## TASK TO CARRY OUT
Identify each line in the entries below that contains the word "опций", and copy those lines.

(Stored data)
──────────
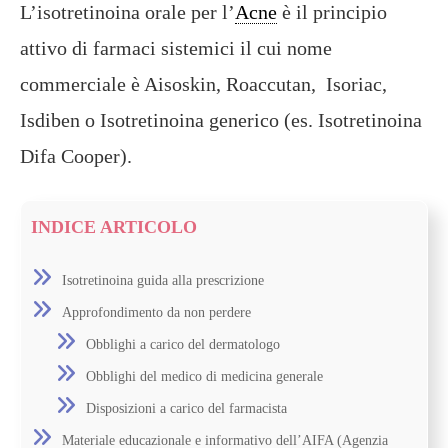
L’isotretinoina orale per l’
Acne
è il principio
attivo di farmaci sistemici il cui nome
commerciale è Aisoskin, Roaccutan, Isoriac,
Isdiben o Isotretinoina generico (es. Isotretinoina
Difa Cooper).
INDICE ARTICOLO
Isotretinoina guida alla prescrizione
Approfondimento da non perdere
Obblighi a carico del dermatologo
Obblighi del medico di medicina generale
Disposizioni a carico del farmacista
Materiale educazionale e informativo dell’AIFA (Agenzia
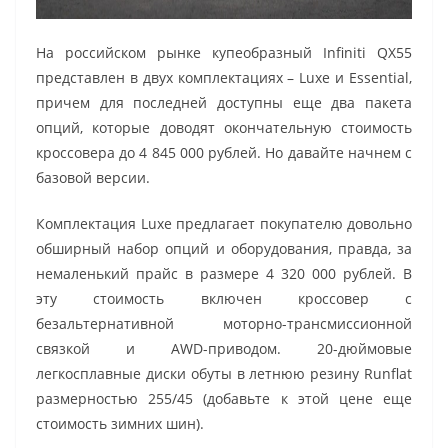
На российском рынке купеобразный Infiniti QX55
представлен в двух комплектациях – Luxe и Essential,
причем для последней доступны еще два пакета
опций, которые доводят окончательную стоимость
кроссовера до 4 845 000 рублей. Но давайте начнем с
базовой версии.
Комплектация Luxe предлагает покупателю довольно
обширный набор опций и оборудования, правда, за
немаленький прайс в размере 4 320 000 рублей. В
эту стоимость включен кроссовер с
безальтернативной моторно-трансмиссионной
связкой и AWD-приводом. 20-дюймовые
легкосплавные диски обуты в летнюю резину Runflat
размерностью 255/45 (добавьте к этой цене еще
стоимость зимних шин).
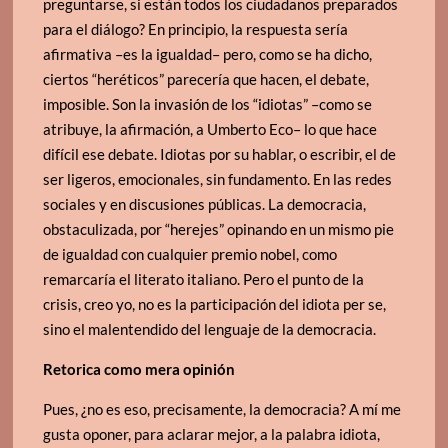
preguntarse, si están todos los ciudadanos preparados
para el diálogo? En principio, la respuesta sería
afirmativa –es la igualdad– pero, como se ha dicho,
ciertos “heréticos” parecería que hacen, el debate,
imposible. Son la invasión de los “idiotas” –como se
atribuye, la afirmación, a Umberto Eco– lo que hace
difícil ese debate. Idiotas por su hablar, o escribir, el de
ser ligeros, emocionales, sin fundamento. En las redes
sociales y en discusiones públicas. La democracia,
obstaculizada, por “herejes” opinando en un mismo pie
de igualdad con cualquier premio nobel, como
remarcaría el literato italiano. Pero el punto de la
crisis, creo yo, no es la participación del idiota per se,
sino el malentendido del lenguaje de la democracia.
Retorica como mera opinión
Pues, ¿no es eso, precisamente, la democracia? A mí me
gusta oponer, para aclarar mejor, a la palabra idiota,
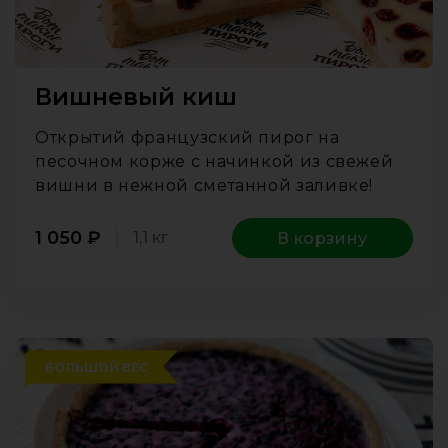
Вишневый киш
Открытий французский пирог на
песочном корже с начинкой из свежей
вишни в нежной сметанной заливке!
1 050
₽
1,1 кг
В корзину
БОЛЬШОЙ ВЕС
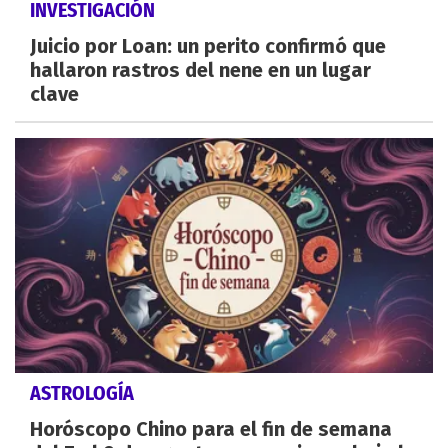
INVESTIGACIÓN
Juicio por Loan: un perito confirmó que
hallaron rastros del nene en un lugar
clave
ASTROLOGÍA
Horóscopo Chino para el fin de semana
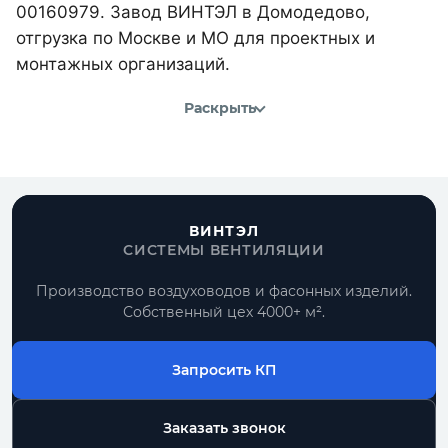
00160979. Завод ВИНТЭЛ в Домодедово,
отгрузка по Москве и МО для проектных и
монтажных организаций.
Раскрыть
ВИНТЭЛ
СИСТЕМЫ ВЕНТИЛЯЦИИ
Производство воздуховодов и фасонных изделий.
Собственный цех 4000+ м².
Запросить КП
Заказать звонок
──────────
## PROBLEM SOLUTION
опций, которые доводят окончательную стоимость
обширный набор опций и оборудования, правда, за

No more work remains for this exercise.